Meeker also noted that iPad adoption is increasing five times faster than iPhone adoption. There comes a time when iPhone saturation will occur — when most of those interested in having one, actually do. Smartphone makers may have to reconsider their “planned obsolescence” designs because consumers may lose interest in replacing their smartphones yearly.

Meeker also confirms the “post-PC” era statements we keep hearing by stating “that the global smartphone plus tablet install base will surpass the install base of the PC by the end of 2013.”

According to reports in today’s WSJ, social networks are beginning to show important return on investments. For example:

Hospital network Texas Health Resources has reduced the incidence of hospital-acquired urinary tract infections by 30% thanks to the use of collaboration software.

Tyco was able to win a huge contract thanks to information gleaned through its social network that had previously taken an employee six months to search for without any luck.

The Red Robin restaurant chain was able to share customer feedback on a new product vital to the success of its new strategy among managers and assistant managers at its 465 locations.

Companies continue to find creative and innovative ways to connect their employees and customers using social technology. The days of CEOs and CIOs being wary of social utilities in the workplace are quickly fading in light of metrics that show real business results.

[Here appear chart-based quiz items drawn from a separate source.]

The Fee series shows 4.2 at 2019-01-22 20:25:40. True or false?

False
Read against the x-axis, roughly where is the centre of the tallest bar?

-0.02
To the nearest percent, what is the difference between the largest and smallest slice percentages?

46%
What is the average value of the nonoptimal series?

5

Mobile payment systems are about to become real as companies introduce their offerings and technology to the world. Buying goods or services with your smartphone is almost second nature. We’re all getting used to searching and tapping or scanning to pay.

Scan and pay will be the paradigm shift that transforms mobile commerce. Combine scan and pay with intelligent apps and you have a powerhouse waiting to be unleashed: If you’re paying for something at the register with your smartphone, the retailer may offer you 25% off if you immediately sign up for their credit card, or offer you a heavily discounted scarf to go with your new fall coat. Impulsive shoppers better destroy their smartphones now and pull out the old flip-phone from 2001. The key to merchant success is instant analysis of what you’re buying so they can offer you a complementary or similar item to “buy now”.

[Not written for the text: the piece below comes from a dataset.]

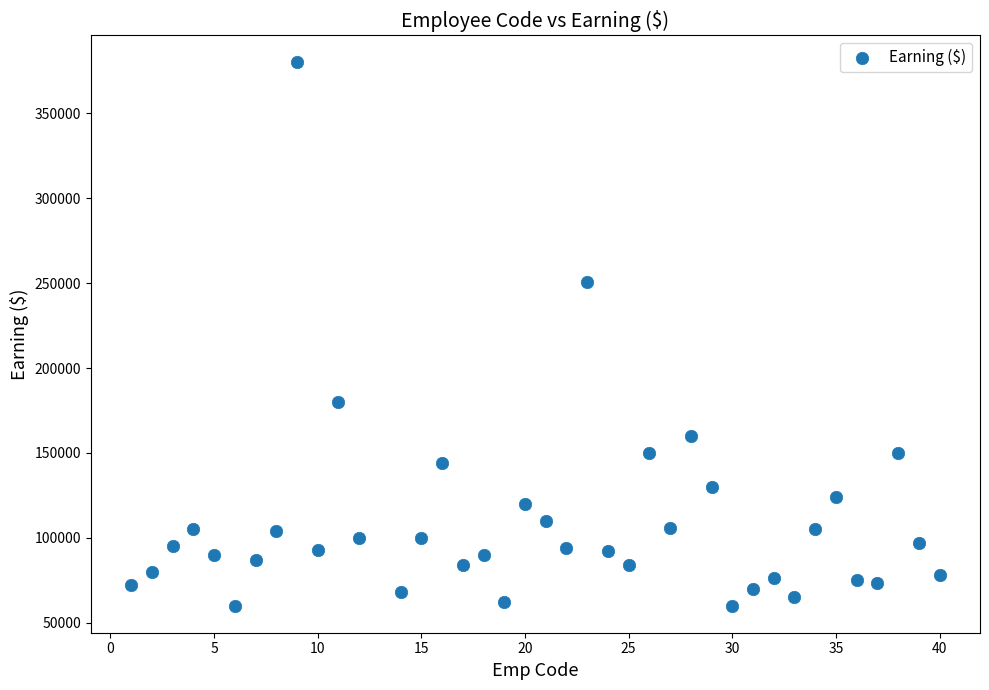

What Y value in the scatter plot is closest to 220025?

250500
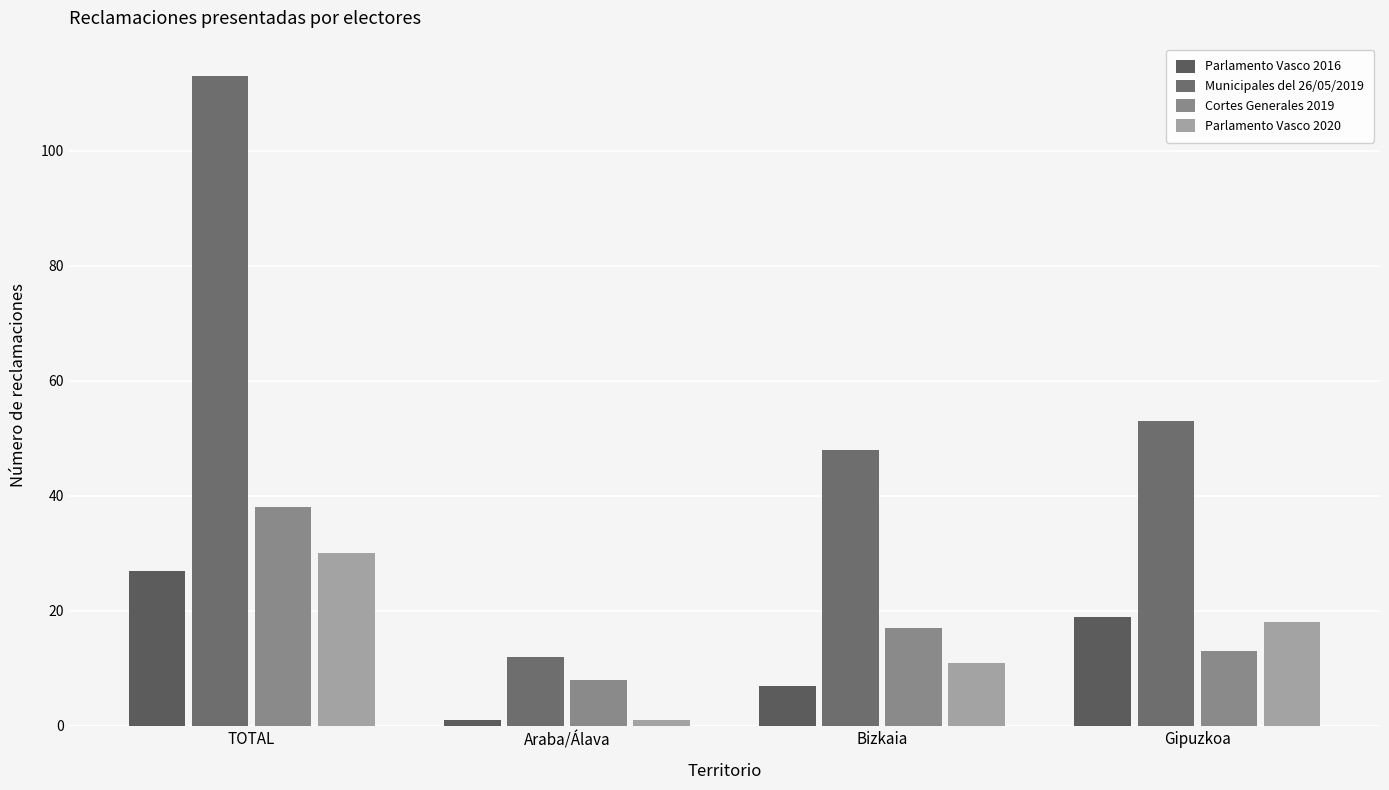

Which category has the lowest value in the Cortes Generales 2019 series?

Araba/Álava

Visa, PayPal, Square and Google have been tinkering in this space for quite some time and it looks like their offerings are about to show some fruition. Mobile transactions are already totaling $240 billion annually, but a recent study by Juniper Research reports that by 2015, the transaction totals may reach over $670 billion.

Smartphones, with their built-in carrier service and vast library of available apps, are perfect “wallets” — you always have it with you, and it can securely store your financial information. Some carriers in the US are beginning to test systems that will allow consumers with smartphones that have NFC (near field communication) chips to make purchases by touching the device to a merchant payment terminal. You may be wondering: what is NFC? NFC works like this:

  1. A simple connection between two devices is initiated with a physical touch
  2. There must be an “initiator” and a “target”. Your smartphone would be the initiator when making a purchase
  3. The initiator generates a radio frequency (RF) field with a range of about 4 centimeters
  4. The target picks up the RF field and receives the data completing the payment request

But your smartphone is not simply a payment mechanism. Remember the word “smart” connected to the word “phone”. Retailers will be able to offer you loyalty points, coupons, and redeemable items via your smartphone directly before or after your purchase. Starbucks is already doing this with their updated app: buying a latte earns you points that add up to free items.

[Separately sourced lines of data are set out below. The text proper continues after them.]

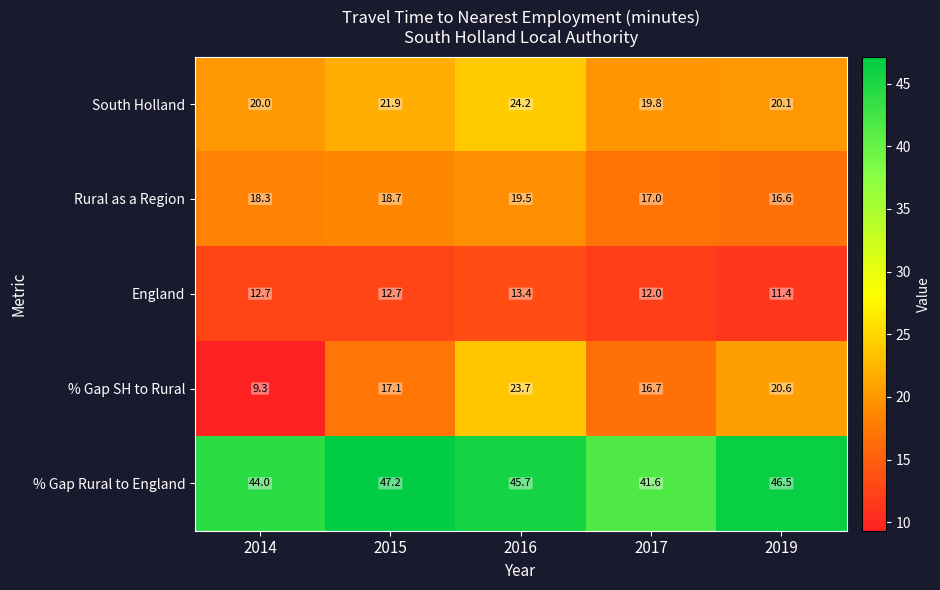

Which label corresponds to the smallest value in the chart?

2014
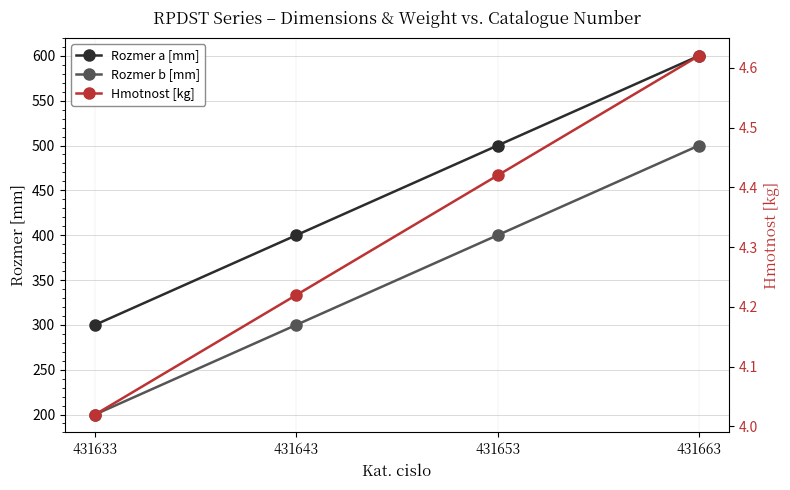

How many data points does each series have?

4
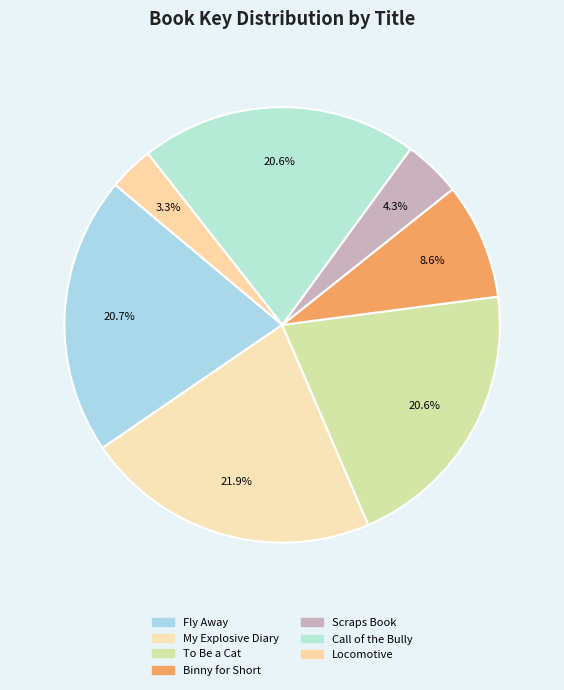

Rank the categories by value from highest to lowest.

My Explosive Diary, Fly Away, Call of the Bully, To Be a Cat, Binny for Short, Scraps Book, Locomotive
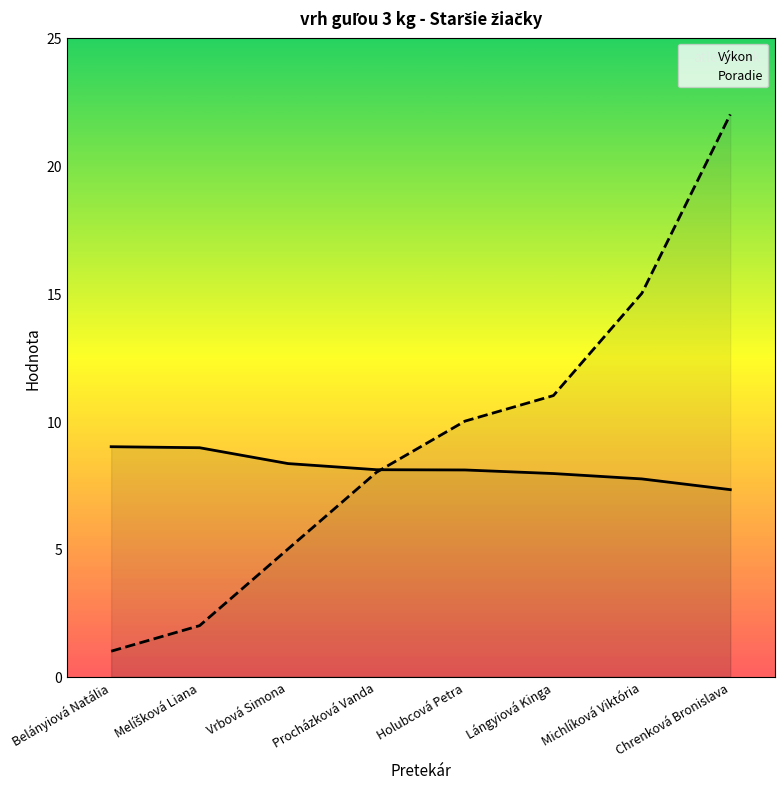

How many lines are shown in the chart?

2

As is typical in the tech industry, the different players are fighting it out for dominance. Verizon Wireless won’t allow Google’s Wallet on any of their devices, and AT&T was disabling NFC on phones to stop them from using Google Wallet. T-Mobile is piloting its own Isis payment system in Salt Lake City and Austin.

The tech wars will ultimately provide a winner — more than likely multiple systems for quite awhile. Once there is convergence, however, you’ll be the actual winner — and from then on you can leave your over-stuffed wallet with all that old-school paper money at home.